[[ LISTED RECORDS, beginning ]]

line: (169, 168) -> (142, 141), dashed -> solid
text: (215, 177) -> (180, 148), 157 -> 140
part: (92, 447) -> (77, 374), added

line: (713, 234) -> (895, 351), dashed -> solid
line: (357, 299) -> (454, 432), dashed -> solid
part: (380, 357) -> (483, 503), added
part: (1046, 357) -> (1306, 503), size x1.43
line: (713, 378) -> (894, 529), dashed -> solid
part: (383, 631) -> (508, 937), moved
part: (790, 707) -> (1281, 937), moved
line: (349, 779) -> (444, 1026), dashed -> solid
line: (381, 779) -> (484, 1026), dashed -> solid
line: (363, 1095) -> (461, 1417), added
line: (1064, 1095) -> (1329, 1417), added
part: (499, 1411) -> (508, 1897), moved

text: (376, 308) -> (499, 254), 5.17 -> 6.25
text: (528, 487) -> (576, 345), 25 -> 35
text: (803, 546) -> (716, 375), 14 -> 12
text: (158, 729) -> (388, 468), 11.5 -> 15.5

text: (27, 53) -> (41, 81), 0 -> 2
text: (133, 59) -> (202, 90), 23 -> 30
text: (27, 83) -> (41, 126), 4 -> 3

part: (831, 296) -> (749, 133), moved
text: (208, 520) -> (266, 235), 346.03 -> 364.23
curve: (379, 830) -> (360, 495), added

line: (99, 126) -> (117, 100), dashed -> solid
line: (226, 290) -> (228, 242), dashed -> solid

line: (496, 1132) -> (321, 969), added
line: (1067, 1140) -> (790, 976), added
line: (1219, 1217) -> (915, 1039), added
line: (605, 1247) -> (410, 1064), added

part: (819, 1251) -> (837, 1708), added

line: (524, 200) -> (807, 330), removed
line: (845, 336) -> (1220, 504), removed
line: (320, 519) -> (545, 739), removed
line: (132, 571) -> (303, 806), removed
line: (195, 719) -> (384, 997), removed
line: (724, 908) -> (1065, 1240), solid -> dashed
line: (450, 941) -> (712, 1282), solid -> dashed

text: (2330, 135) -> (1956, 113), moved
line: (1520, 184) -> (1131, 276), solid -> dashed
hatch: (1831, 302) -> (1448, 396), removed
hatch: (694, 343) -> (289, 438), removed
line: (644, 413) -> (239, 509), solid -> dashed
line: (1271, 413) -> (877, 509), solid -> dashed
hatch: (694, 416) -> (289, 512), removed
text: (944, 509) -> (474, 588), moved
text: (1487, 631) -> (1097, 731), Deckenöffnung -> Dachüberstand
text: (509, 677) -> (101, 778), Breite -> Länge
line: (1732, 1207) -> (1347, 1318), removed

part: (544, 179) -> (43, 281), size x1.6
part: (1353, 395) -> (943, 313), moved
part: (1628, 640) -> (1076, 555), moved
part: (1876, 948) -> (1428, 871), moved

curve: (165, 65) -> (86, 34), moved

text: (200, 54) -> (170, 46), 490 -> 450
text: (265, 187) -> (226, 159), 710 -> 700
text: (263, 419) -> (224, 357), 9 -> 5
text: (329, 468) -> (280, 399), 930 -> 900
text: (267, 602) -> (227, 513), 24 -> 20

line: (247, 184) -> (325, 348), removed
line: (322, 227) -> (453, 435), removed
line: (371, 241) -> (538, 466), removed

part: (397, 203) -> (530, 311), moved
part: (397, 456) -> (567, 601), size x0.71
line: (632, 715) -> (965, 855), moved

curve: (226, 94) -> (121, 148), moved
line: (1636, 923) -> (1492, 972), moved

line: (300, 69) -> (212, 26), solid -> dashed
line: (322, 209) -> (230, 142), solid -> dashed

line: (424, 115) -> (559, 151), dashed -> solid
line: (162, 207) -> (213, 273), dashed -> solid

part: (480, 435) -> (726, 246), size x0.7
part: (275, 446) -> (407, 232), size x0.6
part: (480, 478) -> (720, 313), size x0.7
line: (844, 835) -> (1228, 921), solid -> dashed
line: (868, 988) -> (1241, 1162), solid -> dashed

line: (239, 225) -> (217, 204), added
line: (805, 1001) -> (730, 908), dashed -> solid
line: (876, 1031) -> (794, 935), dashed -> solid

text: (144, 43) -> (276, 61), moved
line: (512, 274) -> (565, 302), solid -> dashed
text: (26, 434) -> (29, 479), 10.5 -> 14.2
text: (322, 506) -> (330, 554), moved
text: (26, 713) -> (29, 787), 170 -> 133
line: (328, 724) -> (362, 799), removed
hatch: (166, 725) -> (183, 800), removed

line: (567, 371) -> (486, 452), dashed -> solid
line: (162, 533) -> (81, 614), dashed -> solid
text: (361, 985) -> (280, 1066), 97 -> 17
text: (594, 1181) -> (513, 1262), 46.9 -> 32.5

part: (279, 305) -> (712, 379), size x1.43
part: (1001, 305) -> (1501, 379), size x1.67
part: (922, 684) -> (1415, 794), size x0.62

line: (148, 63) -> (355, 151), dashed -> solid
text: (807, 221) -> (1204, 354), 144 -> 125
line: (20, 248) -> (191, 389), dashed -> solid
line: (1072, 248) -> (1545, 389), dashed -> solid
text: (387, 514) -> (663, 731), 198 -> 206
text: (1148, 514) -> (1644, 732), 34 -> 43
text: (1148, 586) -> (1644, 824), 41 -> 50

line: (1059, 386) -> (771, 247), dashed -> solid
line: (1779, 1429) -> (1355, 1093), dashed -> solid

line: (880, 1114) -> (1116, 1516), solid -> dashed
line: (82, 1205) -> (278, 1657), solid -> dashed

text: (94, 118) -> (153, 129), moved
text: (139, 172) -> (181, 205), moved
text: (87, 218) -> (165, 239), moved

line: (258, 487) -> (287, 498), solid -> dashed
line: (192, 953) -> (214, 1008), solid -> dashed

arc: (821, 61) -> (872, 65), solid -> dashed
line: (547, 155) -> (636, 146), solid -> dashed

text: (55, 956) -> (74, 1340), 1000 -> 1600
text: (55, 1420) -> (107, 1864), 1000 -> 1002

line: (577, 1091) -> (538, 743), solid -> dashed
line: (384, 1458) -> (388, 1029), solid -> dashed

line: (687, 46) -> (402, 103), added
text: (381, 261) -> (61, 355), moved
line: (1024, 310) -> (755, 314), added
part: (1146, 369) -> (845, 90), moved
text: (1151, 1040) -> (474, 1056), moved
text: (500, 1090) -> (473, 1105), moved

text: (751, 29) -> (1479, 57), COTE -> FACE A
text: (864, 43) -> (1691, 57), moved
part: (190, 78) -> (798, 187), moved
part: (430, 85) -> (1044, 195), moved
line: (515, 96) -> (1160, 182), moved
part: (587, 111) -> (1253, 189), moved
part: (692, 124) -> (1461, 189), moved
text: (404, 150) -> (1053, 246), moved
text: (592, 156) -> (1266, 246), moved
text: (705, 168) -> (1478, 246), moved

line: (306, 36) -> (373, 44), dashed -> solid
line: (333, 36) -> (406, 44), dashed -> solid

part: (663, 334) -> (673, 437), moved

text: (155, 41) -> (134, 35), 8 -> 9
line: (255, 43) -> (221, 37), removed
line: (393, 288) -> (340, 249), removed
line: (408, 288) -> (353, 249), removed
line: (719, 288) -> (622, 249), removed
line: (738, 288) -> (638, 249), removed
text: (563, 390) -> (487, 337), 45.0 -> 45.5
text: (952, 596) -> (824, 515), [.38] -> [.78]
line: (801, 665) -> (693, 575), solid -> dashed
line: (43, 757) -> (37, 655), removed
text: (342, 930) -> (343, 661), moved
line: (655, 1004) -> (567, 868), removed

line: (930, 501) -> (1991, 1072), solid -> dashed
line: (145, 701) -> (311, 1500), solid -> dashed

[[ LISTED RECORDS, end ]]

Write out the records in full, exactly as they appear above.

line: (169, 168) -> (142, 141), dashed -> solid
text: (215, 177) -> (180, 148), 157 -> 140
part: (92, 447) -> (77, 374), added

line: (713, 234) -> (895, 351), dashed -> solid
line: (357, 299) -> (454, 432), dashed -> solid
part: (380, 357) -> (483, 503), added
part: (1046, 357) -> (1306, 503), size x1.43
line: (713, 378) -> (894, 529), dashed -> solid
part: (383, 631) -> (508, 937), moved
part: (790, 707) -> (1281, 937), moved
line: (349, 779) -> (444, 1026), dashed -> solid
line: (381, 779) -> (484, 1026), dashed -> solid
line: (363, 1095) -> (461, 1417), added
line: (1064, 1095) -> (1329, 1417), added
part: (499, 1411) -> (508, 1897), moved

text: (376, 308) -> (499, 254), 5.17 -> 6.25
text: (528, 487) -> (576, 345), 25 -> 35
text: (803, 546) -> (716, 375), 14 -> 12
text: (158, 729) -> (388, 468), 11.5 -> 15.5

text: (27, 53) -> (41, 81), 0 -> 2
text: (133, 59) -> (202, 90), 23 -> 30
text: (27, 83) -> (41, 126), 4 -> 3

part: (831, 296) -> (749, 133), moved
text: (208, 520) -> (266, 235), 346.03 -> 364.23
curve: (379, 830) -> (360, 495), added

line: (99, 126) -> (117, 100), dashed -> solid
line: (226, 290) -> (228, 242), dashed -> solid

line: (496, 1132) -> (321, 969), added
line: (1067, 1140) -> (790, 976), added
line: (1219, 1217) -> (915, 1039), added
line: (605, 1247) -> (410, 1064), added

part: (819, 1251) -> (837, 1708), added

line: (524, 200) -> (807, 330), removed
line: (845, 336) -> (1220, 504), removed
line: (320, 519) -> (545, 739), removed
line: (132, 571) -> (303, 806), removed
line: (195, 719) -> (384, 997), removed
line: (724, 908) -> (1065, 1240), solid -> dashed
line: (450, 941) -> (712, 1282), solid -> dashed

text: (2330, 135) -> (1956, 113), moved
line: (1520, 184) -> (1131, 276), solid -> dashed
hatch: (1831, 302) -> (1448, 396), removed
hatch: (694, 343) -> (289, 438), removed
line: (644, 413) -> (239, 509), solid -> dashed
line: (1271, 413) -> (877, 509), solid -> dashed
hatch: (694, 416) -> (289, 512), removed
text: (944, 509) -> (474, 588), moved
text: (1487, 631) -> (1097, 731), Deckenöffnung -> Dachüberstand
text: (509, 677) -> (101, 778), Breite -> Länge
line: (1732, 1207) -> (1347, 1318), removed

part: (544, 179) -> (43, 281), size x1.6
part: (1353, 395) -> (943, 313), moved
part: (1628, 640) -> (1076, 555), moved
part: (1876, 948) -> (1428, 871), moved

curve: (165, 65) -> (86, 34), moved

text: (200, 54) -> (170, 46), 490 -> 450
text: (265, 187) -> (226, 159), 710 -> 700
text: (263, 419) -> (224, 357), 9 -> 5
text: (329, 468) -> (280, 399), 930 -> 900
text: (267, 602) -> (227, 513), 24 -> 20

line: (247, 184) -> (325, 348), removed
line: (322, 227) -> (453, 435), removed
line: (371, 241) -> (538, 466), removed

part: (397, 203) -> (530, 311), moved
part: (397, 456) -> (567, 601), size x0.71
line: (632, 715) -> (965, 855), moved

curve: (226, 94) -> (121, 148), moved
line: (1636, 923) -> (1492, 972), moved

line: (300, 69) -> (212, 26), solid -> dashed
line: (322, 209) -> (230, 142), solid -> dashed

line: (424, 115) -> (559, 151), dashed -> solid
line: (162, 207) -> (213, 273), dashed -> solid

part: (480, 435) -> (726, 246), size x0.7
part: (275, 446) -> (407, 232), size x0.6
part: (480, 478) -> (720, 313), size x0.7
line: (844, 835) -> (1228, 921), solid -> dashed
line: (868, 988) -> (1241, 1162), solid -> dashed

line: (239, 225) -> (217, 204), added
line: (805, 1001) -> (730, 908), dashed -> solid
line: (876, 1031) -> (794, 935), dashed -> solid

text: (144, 43) -> (276, 61), moved
line: (512, 274) -> (565, 302), solid -> dashed
text: (26, 434) -> (29, 479), 10.5 -> 14.2
text: (322, 506) -> (330, 554), moved
text: (26, 713) -> (29, 787), 170 -> 133
line: (328, 724) -> (362, 799), removed
hatch: (166, 725) -> (183, 800), removed

line: (567, 371) -> (486, 452), dashed -> solid
line: (162, 533) -> (81, 614), dashed -> solid
text: (361, 985) -> (280, 1066), 97 -> 17
text: (594, 1181) -> (513, 1262), 46.9 -> 32.5

part: (279, 305) -> (712, 379), size x1.43
part: (1001, 305) -> (1501, 379), size x1.67
part: (922, 684) -> (1415, 794), size x0.62

line: (148, 63) -> (355, 151), dashed -> solid
text: (807, 221) -> (1204, 354), 144 -> 125
line: (20, 248) -> (191, 389), dashed -> solid
line: (1072, 248) -> (1545, 389), dashed -> solid
text: (387, 514) -> (663, 731), 198 -> 206
text: (1148, 514) -> (1644, 732), 34 -> 43
text: (1148, 586) -> (1644, 824), 41 -> 50

line: (1059, 386) -> (771, 247), dashed -> solid
line: (1779, 1429) -> (1355, 1093), dashed -> solid

line: (880, 1114) -> (1116, 1516), solid -> dashed
line: (82, 1205) -> (278, 1657), solid -> dashed

text: (94, 118) -> (153, 129), moved
text: (139, 172) -> (181, 205), moved
text: (87, 218) -> (165, 239), moved

line: (258, 487) -> (287, 498), solid -> dashed
line: (192, 953) -> (214, 1008), solid -> dashed

arc: (821, 61) -> (872, 65), solid -> dashed
line: (547, 155) -> (636, 146), solid -> dashed

text: (55, 956) -> (74, 1340), 1000 -> 1600
text: (55, 1420) -> (107, 1864), 1000 -> 1002

line: (577, 1091) -> (538, 743), solid -> dashed
line: (384, 1458) -> (388, 1029), solid -> dashed

line: (687, 46) -> (402, 103), added
text: (381, 261) -> (61, 355), moved
line: (1024, 310) -> (755, 314), added
part: (1146, 369) -> (845, 90), moved
text: (1151, 1040) -> (474, 1056), moved
text: (500, 1090) -> (473, 1105), moved

text: (751, 29) -> (1479, 57), COTE -> FACE A
text: (864, 43) -> (1691, 57), moved
part: (190, 78) -> (798, 187), moved
part: (430, 85) -> (1044, 195), moved
line: (515, 96) -> (1160, 182), moved
part: (587, 111) -> (1253, 189), moved
part: (692, 124) -> (1461, 189), moved
text: (404, 150) -> (1053, 246), moved
text: (592, 156) -> (1266, 246), moved
text: (705, 168) -> (1478, 246), moved

line: (306, 36) -> (373, 44), dashed -> solid
line: (333, 36) -> (406, 44), dashed -> solid

part: (663, 334) -> (673, 437), moved

text: (155, 41) -> (134, 35), 8 -> 9
line: (255, 43) -> (221, 37), removed
line: (393, 288) -> (340, 249), removed
line: (408, 288) -> (353, 249), removed
line: (719, 288) -> (622, 249), removed
line: (738, 288) -> (638, 249), removed
text: (563, 390) -> (487, 337), 45.0 -> 45.5
text: (952, 596) -> (824, 515), [.38] -> [.78]
line: (801, 665) -> (693, 575), solid -> dashed
line: (43, 757) -> (37, 655), removed
text: (342, 930) -> (343, 661), moved
line: (655, 1004) -> (567, 868), removed

line: (930, 501) -> (1991, 1072), solid -> dashed
line: (145, 701) -> (311, 1500), solid -> dashed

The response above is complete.